Today half a million Muslims from many regions live in Ukraine, and its young President Volodymyr Zelensky is Jewish.  The exclusion zone, one of Europe’s largest nature preserves, shows increased biodiversity supporting bear, moose, European bison, the wild Prezwalsky’s horse and lynx.  Plant biochemist Stuart Thompson writes: “The burden brought by radiation at Chernobyl is less severe than the benefits reaped from humans leaving the area.” 

How to sort this out today? Called Russia’s breadbasket, Russia’s fear of its loss is real.  Fearful, too, is the prospect of NATO’s eastern border, less than 700 miles from Moscow, which would become less than 300 should Ukraine join the alliance.  After Putin’s invasion, it is hard to imagine it not joining NATO for its own survival.  Putin may conquer it, but U.S. experience in Afghanistan and Iraq warns he cannot hold it.  Is Ukraine a region, a borderland, or a nation?  Ukrainians and Russians have intermarried for generation, and today Ukrainian, not Russian, is the language used in schools and civic life. 

As the USSR collapsed, Russian writer Alexander Solzhenitsyn warned his compatriots to keep Ukraine but give up the Caucasian and Central Asian republics.  But he also understood that the decision to stay or remain rested with the historically aggrieved.  In his 1991 essay in Foreign Affairs magazine, “Rebuilding Russia,” he wrote that “only the local population can decide the fate of their locality, of their region, while each newly formed ethnic minority in that locality should be treated with the same non-violence.”   Such forbearance will require wisdom and good will.

But as violence and death mount, wisdom and good will wilt.
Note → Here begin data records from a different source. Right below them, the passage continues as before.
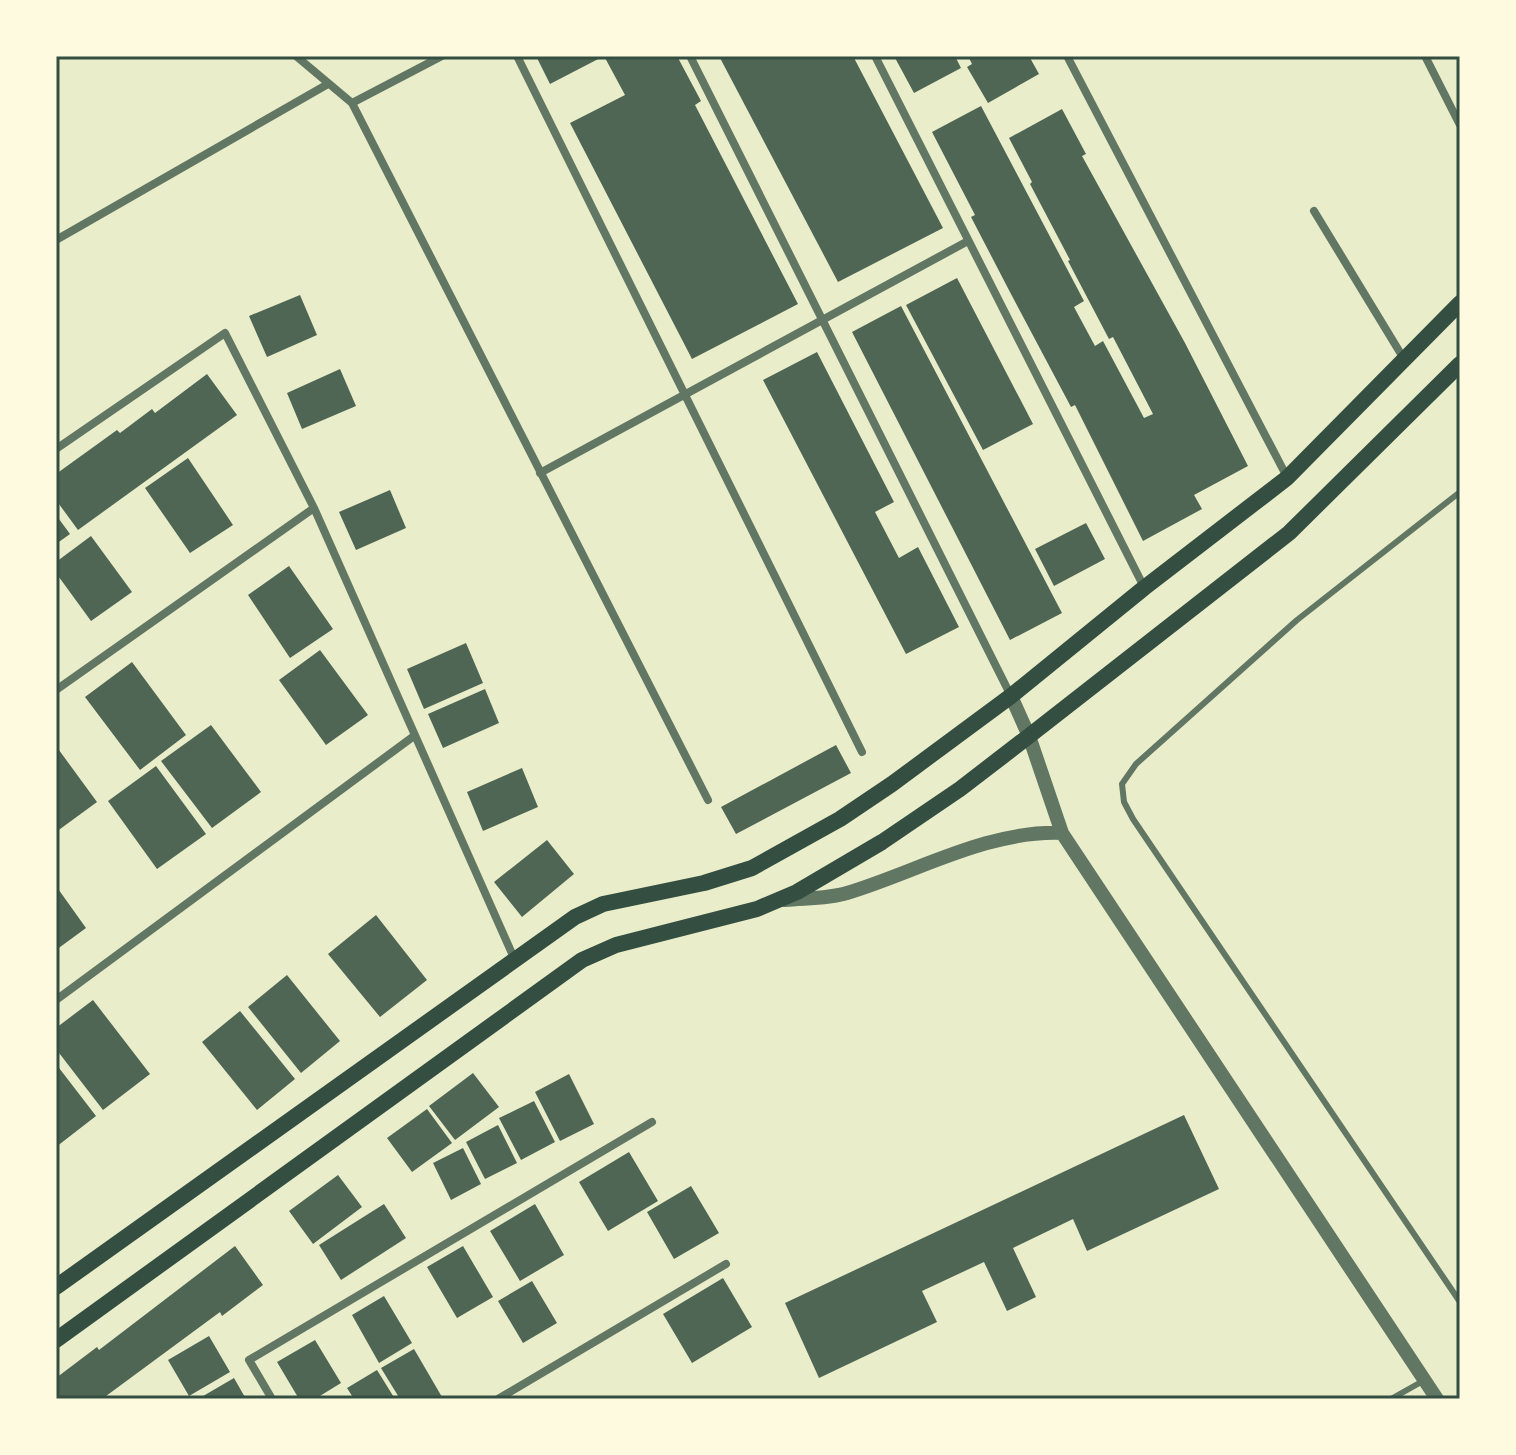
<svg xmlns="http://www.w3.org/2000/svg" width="1516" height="1455" font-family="'Fira Sans',sans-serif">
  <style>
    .building { fill: #4f6655 }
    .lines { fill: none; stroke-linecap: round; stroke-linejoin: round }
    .service { stroke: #617663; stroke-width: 6 }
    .minor { stroke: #617663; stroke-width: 8 }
    .tertiary { stroke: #617663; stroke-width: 14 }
    .secondary { stroke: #344e41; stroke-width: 16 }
    .neatline { fill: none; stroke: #344e41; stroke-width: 3 }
  </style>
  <rect width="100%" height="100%" fill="#e9edc9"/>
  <path class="building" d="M536 56H604L550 84Z
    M604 56H677L701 101 695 105 798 304 692 359 570 123 625 95Z
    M719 56H787L788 58 792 56H853L943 228 838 282Z
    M894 56H955L961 68 914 93Z
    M968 56H1029L1039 74 988 103 967 67 972 64Z
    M981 106 1084 301 1074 307 1095 346 1103 341 1144 418 1153 414 1113 337 1109 339 1068 261 1070 260 1030 184 1032 182 1009 138 1062 109 1086 154 1082 156 1185 343 1248 466 1194 495 1202 509 1143 541 1075 405 1071 407 1011 294 971 217 975 215 932 132Z
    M957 278 1033 424 983 450 906 305Z
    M300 295 317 335 267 357 249 316Z
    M901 306 1062 613 1010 640 852 332Z
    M817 352 894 502 875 512 899 558 918 547 959 627 906 654 763 380Z
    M340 369 356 406 302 429 287 393Z
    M207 374 237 415 78 530 56 500V474L117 430 120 433 152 409 155 413Z
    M188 458 233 525 190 553 145 488Z
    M390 490 406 528 356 550 339 512Z
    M56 515 70 534 56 544Z
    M1086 523 1105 559 1054 586 1035 549Z
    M91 536 132 592 91 621 56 573V562Z
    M289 566 333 629 290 658 248 595Z
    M466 643 483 683 424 709 407 669Z
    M320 650 368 715 326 745 279 680Z
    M132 662 186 735 140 770 85 697Z
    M485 689 499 723 443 748 428 714Z
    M211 725 261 792 212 828 161 761Z
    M836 745 851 773 736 834 721 807Z
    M56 746 97 802 56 832Z
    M156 766 206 834 157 869 108 801Z
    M522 768 538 807 483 831 467 792Z
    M547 840 574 874 522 917 494 882Z
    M56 886 86 928 56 950Z
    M376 915 427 980 380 1017 328 954Z
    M287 975 340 1041 301 1073 248 1007Z
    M93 1000 150 1074 103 1110 56 1049V1028Z
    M240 1011 295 1079 257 1110 202 1042Z
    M56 1064 96 1116 56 1147Z
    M473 1073 499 1107 455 1140 429 1106Z
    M569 1074 594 1124 560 1141 535 1092Z
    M534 1101 555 1142 521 1160 499 1118Z
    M427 1109 452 1143 412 1172 387 1138Z
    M1184 1115 1219 1189 1087 1251 1073 1219 1013 1248 1036 1297 1007 1311 984 1262 922 1291 937 1322 819 1378 785 1303Z
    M498 1125 517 1163 485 1179 466 1142Z
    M463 1148 481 1184 451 1200 433 1163Z
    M629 1152 658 1201 608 1231 579 1182Z
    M338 1175 362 1207 313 1244 289 1211Z
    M691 1186 719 1233 674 1259 647 1212Z
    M384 1204 406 1238 341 1280 319 1245Z
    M535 1204 564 1255 520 1281 490 1231Z
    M235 1246 263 1285 222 1316 220 1312 102 1399H56V1378L97 1347 99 1350Z
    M463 1246 493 1297 457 1318 427 1267Z
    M723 1278 752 1327 692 1363 663 1314Z
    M532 1281 557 1323 523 1343 498 1301Z
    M384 1296 412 1343 379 1363 352 1315Z
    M209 1336 230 1372 189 1396 168 1360Z
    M315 1340 341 1383 315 1399H299L277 1362Z
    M414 1349 442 1397 440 1399H400L381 1368Z
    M377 1370 395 1399H354L347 1388Z
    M234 1378 246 1399H198Z"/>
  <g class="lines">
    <path class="service" d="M1460 492 1297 620 1136 764 1122 784 1124 802 1133 819 1460 1302
      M1391 1399 1423 1381"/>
    <path class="minor" d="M296 56 352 103 442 56
      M517 56 862 752
      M690 56 1011 696
      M875 56 1144 587
      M1067 56 1287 477
      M1425 56 1460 125
      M352 103 708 800
      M1314 211 1404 359
      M56 240 328 84
      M56 449 225 333 314 508 514 958
      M540 473 968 241
      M56 690 314 508
      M56 1000 414 736
      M272 1399 249 1360 652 1122
      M498 1399 726 1264"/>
    <path class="tertiary" d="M1011 696 1029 736 1062 833 1437 1399
      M785 900C805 898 827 899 847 893 917 872 987 830 1062 833"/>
    <path class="secondary" d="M56 1287 575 917 603 904 704 883 752 868 840 819 892 784 1011 696 1144 588 1287 478 1460 303
      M56 1340 582 960 616 945 757 909 797 892 882 842 960 789 1029 736 1289 533 1460 364"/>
  </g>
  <rect width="1516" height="1455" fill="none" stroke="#fefae0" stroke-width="116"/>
  <rect x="58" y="58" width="1400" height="1339" class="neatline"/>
</svg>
In Ukraine, nothing has been or ever may be simple, so addressing its deep problems seems a fearfully difficult task.  As they have in the past, its borders may change 

4 COMMENTS

  1. Exceptional! Thank you for this very excellent backgrounder on the history, tribes, and territorial landmass which circumscribe contemporary Ukraine.

  2. Thanks so much for the history lesson. David. So much that our history classes have neglected. We were too busy learning about kings and popes and what we called Western Civilization, Russia and the East not so much. Should keep your primer on hand.